HBO’s Liberace: Never Have So Many Sequins Been So Boring

Michael Douglas and Matt Damon are all sparkle and sex in Behind the Candelabra, but that can't save the movie.


 
As one of the butchest actors around, Michael Douglas hardly seems the logical choice to play Liberace. Likewise for Matt Damon as Liberace’s lover, Scott Thorson.

Yet they both pull it off, in sequins, which is reason alone to watch Behind the Candelabra. The HBO flick debuted Sunday.

Unfortunately, it’s about the only reason. Thanks to Steven Soderbergh’s plodding direction and an uneven script, Candelabra projects the incandescence of an underground tunnel. Yes, it’s that boring.

Granted, it takes real skill to make Liberace boring. A world-famous Las Vegas pianist/showman for 40 years, he lived a life of consummate excess. No appetite was unsated, from his outrageous stage wardrobe to his unbridled lust for much younger men. Think Madonna, the Early Years.

Despite protestations to the contrary, Candalabra, at its base, is all about sex. Thorson was a teenager when he moved in with Liberace, then almost 60, in 1977. Five years later, when the maestro traded him in for a younger model, he filed a $113 million palimony suit. He won a small settlement in ’87, the same year Liberace died of AIDS.

Candalabra’s sex scenes include some of the movie’s best lines. In one post-coital shot, with Liberace and Thorson still panting, Liberace says: “We’ll go shopping tomorrow. After cooking and sex, I think shopping’s a reason to get up every day.”

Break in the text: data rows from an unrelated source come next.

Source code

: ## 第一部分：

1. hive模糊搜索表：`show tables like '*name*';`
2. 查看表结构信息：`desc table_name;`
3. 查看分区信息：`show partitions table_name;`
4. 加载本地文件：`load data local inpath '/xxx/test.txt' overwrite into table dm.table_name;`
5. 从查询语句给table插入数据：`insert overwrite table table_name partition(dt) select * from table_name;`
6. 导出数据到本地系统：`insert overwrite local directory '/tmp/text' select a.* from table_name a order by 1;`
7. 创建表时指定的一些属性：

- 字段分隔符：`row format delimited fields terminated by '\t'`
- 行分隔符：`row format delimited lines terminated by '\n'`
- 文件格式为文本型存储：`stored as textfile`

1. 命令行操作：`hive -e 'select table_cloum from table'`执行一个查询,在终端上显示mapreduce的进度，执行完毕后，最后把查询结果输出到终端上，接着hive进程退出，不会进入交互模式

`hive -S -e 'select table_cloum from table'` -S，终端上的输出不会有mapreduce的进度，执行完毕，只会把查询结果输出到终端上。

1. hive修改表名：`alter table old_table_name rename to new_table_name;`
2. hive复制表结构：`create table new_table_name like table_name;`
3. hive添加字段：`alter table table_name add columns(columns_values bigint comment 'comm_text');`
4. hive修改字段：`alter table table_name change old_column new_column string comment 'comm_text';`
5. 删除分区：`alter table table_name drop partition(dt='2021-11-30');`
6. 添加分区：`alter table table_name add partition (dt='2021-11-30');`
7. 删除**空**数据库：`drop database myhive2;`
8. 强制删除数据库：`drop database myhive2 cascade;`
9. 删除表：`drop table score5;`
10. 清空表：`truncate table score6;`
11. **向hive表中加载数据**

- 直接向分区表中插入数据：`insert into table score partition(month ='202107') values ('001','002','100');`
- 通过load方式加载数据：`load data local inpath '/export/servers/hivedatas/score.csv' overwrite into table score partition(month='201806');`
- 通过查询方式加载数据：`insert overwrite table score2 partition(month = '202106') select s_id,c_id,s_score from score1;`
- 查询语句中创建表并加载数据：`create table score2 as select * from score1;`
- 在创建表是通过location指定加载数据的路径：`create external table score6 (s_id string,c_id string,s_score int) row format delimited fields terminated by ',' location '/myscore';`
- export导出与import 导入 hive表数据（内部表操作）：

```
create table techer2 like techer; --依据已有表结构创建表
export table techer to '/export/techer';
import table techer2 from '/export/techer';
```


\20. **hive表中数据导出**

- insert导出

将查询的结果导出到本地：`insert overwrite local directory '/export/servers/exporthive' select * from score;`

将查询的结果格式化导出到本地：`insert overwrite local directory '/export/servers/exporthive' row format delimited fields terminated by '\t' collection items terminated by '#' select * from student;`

In the same scene, Thorson asks his Sugar Daddy: “How do you stay so hard? That was the fourth time since lunch!” To which Liberace responds, “I’ve had implants.”

The sad irony is that Wladziu Valentino Liberace—”Lee” to his friends—fought to the very end to present a heterosexual public persona. (As if.) He claimed it was for the sake of his audience, comprised mostly of older straight females.

Douglas, in his comeback role after battling Stage IV throat cancer, hits the jackpot with Liberace. In the actor’s first portrayal of a real figure, he nails Liberace’s adenoidal voice, slow cadence, even his walk. Also, he kisses Damon like he means it. More than once.

Damon, in his seventh film for Soderbergh, kisses him back. He also parades around in a sparkly g-string, no small feat for the 42-year-old star of the Bourne action movies. What would Jason do?

Though Damon is not visually believable as the teenage Thorson, his portrayal of the young man’s incredible naivete is totally convincing.

A few years into their relationship, Thorson barely squawks when Liberace has a plastic surgeon remake Thorson’s face in his image. Rob Lowe, almost unrecognizable as Dr. Startz, plays him like a stoned Hollywood pimp.

Hysterical stuff.

Equally funny, albeit not meant to be, are Dan Aykroyd as Liberace’s sleezoid manager, Seymour, and the incomparable Debbie Reynolds as Liberace’s doting mother, Frances.

If you’re looking for pure camp on a holiday weekend, by all means, light on Candelabra. It’s as campy as a John Waters musical. If you’re expecting anything more, however, you’ll be disappointed.

Then again, Liberace, the ultimate entertainer, would have said that was enough.